Segment Open

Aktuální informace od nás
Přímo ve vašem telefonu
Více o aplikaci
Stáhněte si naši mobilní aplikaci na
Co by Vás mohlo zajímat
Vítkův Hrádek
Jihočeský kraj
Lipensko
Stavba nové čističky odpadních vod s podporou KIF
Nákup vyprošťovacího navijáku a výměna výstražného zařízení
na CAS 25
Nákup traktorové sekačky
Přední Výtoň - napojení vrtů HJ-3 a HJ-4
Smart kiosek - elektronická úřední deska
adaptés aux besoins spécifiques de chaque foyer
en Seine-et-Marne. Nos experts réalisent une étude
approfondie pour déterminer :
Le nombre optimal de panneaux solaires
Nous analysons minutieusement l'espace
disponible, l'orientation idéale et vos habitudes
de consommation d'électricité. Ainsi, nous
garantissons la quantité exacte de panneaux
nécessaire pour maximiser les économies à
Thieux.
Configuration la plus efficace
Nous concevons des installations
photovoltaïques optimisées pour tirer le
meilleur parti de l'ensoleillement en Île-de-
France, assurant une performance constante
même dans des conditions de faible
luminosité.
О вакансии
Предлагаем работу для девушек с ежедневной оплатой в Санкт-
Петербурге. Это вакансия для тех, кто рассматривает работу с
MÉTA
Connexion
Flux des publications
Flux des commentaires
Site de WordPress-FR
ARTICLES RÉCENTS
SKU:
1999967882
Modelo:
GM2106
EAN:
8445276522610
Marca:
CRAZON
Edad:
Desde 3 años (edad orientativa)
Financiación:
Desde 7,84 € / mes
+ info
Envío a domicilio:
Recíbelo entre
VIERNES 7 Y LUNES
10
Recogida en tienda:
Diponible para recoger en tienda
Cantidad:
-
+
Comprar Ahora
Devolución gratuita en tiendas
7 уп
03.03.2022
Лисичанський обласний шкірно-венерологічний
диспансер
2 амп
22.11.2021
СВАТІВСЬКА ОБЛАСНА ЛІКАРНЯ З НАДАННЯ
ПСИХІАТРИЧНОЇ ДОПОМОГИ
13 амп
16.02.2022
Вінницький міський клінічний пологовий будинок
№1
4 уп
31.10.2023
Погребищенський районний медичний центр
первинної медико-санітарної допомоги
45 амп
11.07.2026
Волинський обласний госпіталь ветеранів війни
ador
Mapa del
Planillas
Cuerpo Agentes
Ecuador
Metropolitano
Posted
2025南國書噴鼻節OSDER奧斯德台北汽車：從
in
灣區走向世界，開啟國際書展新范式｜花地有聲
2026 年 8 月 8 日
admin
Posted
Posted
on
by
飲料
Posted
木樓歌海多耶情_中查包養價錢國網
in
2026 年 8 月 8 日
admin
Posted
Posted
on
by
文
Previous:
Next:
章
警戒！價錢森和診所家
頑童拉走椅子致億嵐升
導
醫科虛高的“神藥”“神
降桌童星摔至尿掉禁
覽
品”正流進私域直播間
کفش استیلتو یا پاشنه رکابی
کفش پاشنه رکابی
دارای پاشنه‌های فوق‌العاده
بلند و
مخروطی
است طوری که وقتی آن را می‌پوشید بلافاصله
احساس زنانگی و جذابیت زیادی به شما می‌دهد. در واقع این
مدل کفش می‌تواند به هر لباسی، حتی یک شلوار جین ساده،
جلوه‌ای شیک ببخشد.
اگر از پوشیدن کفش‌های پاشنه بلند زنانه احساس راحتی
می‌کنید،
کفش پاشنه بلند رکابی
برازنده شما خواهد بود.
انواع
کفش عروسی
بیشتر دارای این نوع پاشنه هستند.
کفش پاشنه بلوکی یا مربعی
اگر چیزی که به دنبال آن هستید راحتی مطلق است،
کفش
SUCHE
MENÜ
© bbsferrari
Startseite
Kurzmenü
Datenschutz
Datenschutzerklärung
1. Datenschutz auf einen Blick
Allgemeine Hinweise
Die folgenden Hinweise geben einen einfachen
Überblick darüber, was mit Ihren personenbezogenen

Segment Closed

ACTION ITEM: Of all the entries above, retype exactly the lines from the line with "Le nombre optimal de panneaux solaires" to the line with "Nous concevons des installations", both included, and no others.

EXERCISE RESPONSE:
Le nombre optimal de panneaux solaires
Nous analysons minutieusement l'espace
disponible, l'orientation idéale et vos habitudes
de consommation d'électricité. Ainsi, nous
garantissons la quantité exacte de panneaux
nécessaire pour maximiser les économies à
Thieux.
Configuration la plus efficace
Nous concevons des installations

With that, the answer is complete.